Let me start off on a tangent here for a second. Yesterday I had to get 3 fillings at the dentist to seal some sensitive areas at my gumline. Hey, at least they weren’t cavities. Yeah, whatever, they were still fillings and involved drilling. Fun. So anyway, why do dentists try to make small talk as they’re preparing you for this oral nightmare? I mean really – I’m sitting in the chair, one quarter of my face is numb from the giant Novocaine shots, I can’t move my lips properly to actually form words anymore, and you want to know what my plans are for the rest of the summer? Come on. I’m trying to psyche myself up for the fact that you’re about to drill holes. In my head. Let’s cut the chitter chatter and get this over with. Now don’t get me wrong, I really like my dentist’s office. The girls who work there are awesome, my dentist himself is really good, and if I’m just in for a routine cleaning? Fine, I’ll shoot the shit all day long. But when I have to get needles and drills shoved into my mouth, please don’t waste any time and prolong the torture. Ok, that’s all. And now back to our regularly scheduled posting.

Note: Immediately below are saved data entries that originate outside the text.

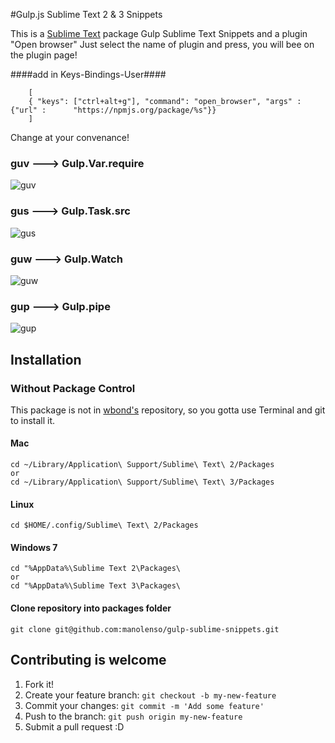 #Gulp.js Sublime Text 2 & 3 Snippets

This is a [Sublime Text][sublime] package Gulp Sublime Text Snippets
and a plugin "Open browser" Just select the name of plugin and press,
you will bee on the plugin page! 
  
####add in Keys-Bindings-User####

        [
        { "keys": ["ctrl+alt+g"], "command": "open_browser", "args" : {"url" :      "https://npmjs.org/package/%s"}}
        ]

Change at your convenance!


### guv    --->      Gulp.Var.require ####

![guv](http://www.testproject.manolenso.fr/gulp/guv.gif)

### gus    --->      Gulp.Task.src ###

![gus](http://www.testproject.manolenso.fr/gulp/gus.gif)

### guw    --->      Gulp.Watch ###

![guw](http://www.testproject.manolenso.fr/gulp/guw.gif)

### gup    --->      Gulp.pipe ###

![gup](http://www.testproject.manolenso.fr/gulp/gup.gif)

## Installation ##

### Without Package Control ###

This package is not in [wbond's][package_control] repository, so you gotta use Terminal and git to install it. 


#### Mac ####

    cd ~/Library/Application\ Support/Sublime\ Text\ 2/Packages
    or
    cd ~/Library/Application\ Support/Sublime\ Text\ 3/Packages

#### Linux ###

    cd $HOME/.config/Sublime\ Text\ 2/Packages

#### Windows 7 ####
    cd "%AppData%\Sublime Text 2\Packages\
    or
    cd "%AppData%\Sublime Text 3\Packages\
    
#### Clone repository into packages folder ####
    
    git clone git@github.com:manolenso/gulp-sublime-snippets.git

## Contributing is welcome

1. Fork it!
2. Create your feature branch: `git checkout -b my-new-feature`
3. Commit your changes: `git commit -m 'Add some feature'`
4. Push to the branch: `git push origin my-new-feature`
5. Submit a pull request :D

[sublime]: http://www.sublimetext.com/
[sublime3]: http://www.sublimetext.com/3
[package_control]: http://wbond.net/sublime_packages/package_control
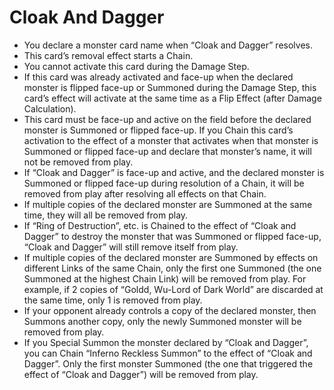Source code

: # Cloak And Dagger

*   You declare a monster card name when “Cloak and Dagger” resolves.
*   This card’s removal effect starts a Chain.
*   You cannot activate this card during the Damage Step.
*   If this card was already activated and face-up when the declared monster is flipped face-up or Summoned during the Damage Step, this card’s effect will activate at the same time as a Flip Effect (after Damage Calculation).
*   This card must be face-up and active on the field before the declared monster is Summoned or flipped face-up. If you Chain this card’s activation to the effect of a monster that activates when that monster is Summoned or flipped face-up and declare that monster’s name, it will not be removed from play.
*   If “Cloak and Dagger” is face-up and active, and the declared monster is Summoned or flipped face-up during resolution of a Chain, it will be removed from play after resolving all effects on that Chain.
*   If multiple copies of the declared monster are Summoned at the same time, they will all be removed from play.
*   If “Ring of Destruction”, etc. is Chained to the effect of “Cloak and Dagger” to destroy the monster that was Summoned or flipped face-up, “Cloak and Dagger” will still remove itself from play.
*   If multiple copies of the declared monster are Summoned by effects on different Links of the same Chain, only the first one Summoned (the one Summoned at the highest Chain Link) will be removed from play. For example, if 2 copies of “Goldd, Wu-Lord of Dark World” are discarded at the same time, only 1 is removed from play.
*   If your opponent already controls a copy of the declared monster, then Summons another copy, only the newly Summoned monster will be removed from play.
*   If you Special Summon the monster declared by “Cloak and Dagger”, you can Chain “Inferno Reckless Summon” to the effect of “Cloak and Dagger”. Only the first monster Summoned (the one that triggered the effect of “Cloak and Dagger”) will be removed from play.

I knew there was a reason I don’t like to read the news that often. Take a look at some of these recent headlines. And they all appeared on the same front page of a national news website. I didn’t even have to do any scrolling or anything!
“Norway hunts answers after massacre”
“Landslide kills 32 in South Korea”
“Gulf storm could become cyclone”
“U.S. Olympic skier kills himself”
“Why was skeleton in bank chimney?”
“Amy Winehouse’s final days”
“Teen bride talks sex with husband, 51”
“Actress: I got compliments for looking emaciated”
And over here we have some lovely ones from a local news site:
“One acquittal, one conviction for man in execution-style murders”
“City records fifth unsafe sleeping death of infant”
“Suspects in custody after armed robbery, exchange of gunfire with Milwaukee Police”
“Sheboygan teen charged with assaulting 7-year-old” (ok, well, that is from sheboygan)
“1 dead, 1 missing after boat accident in Minnesota”
And my personal favorite:
“Woman sues man for her herpes, seeks $350,000”
No, I promise I did not make that last one up either. I can send you the link if you really want it. But seriously, what a grim state of affairs in which to be living. Not to mention all the debt ceiling bullshit that’s going on in Washington right now too. Where’s the good news? Is there even any to report? Is there nothing out there to uplift our spirits, or are we stuck with political battles, natural disasters, death, and STDs?
Maybe we can just hightail it outta here and set up shop somewhere new. One of the outer planets, maybe? Who’s in? I’ve got an aerobed and a bag of marshmallows for roasting. Jumbo size ones, too!
i’m in. i need a break from “reality”.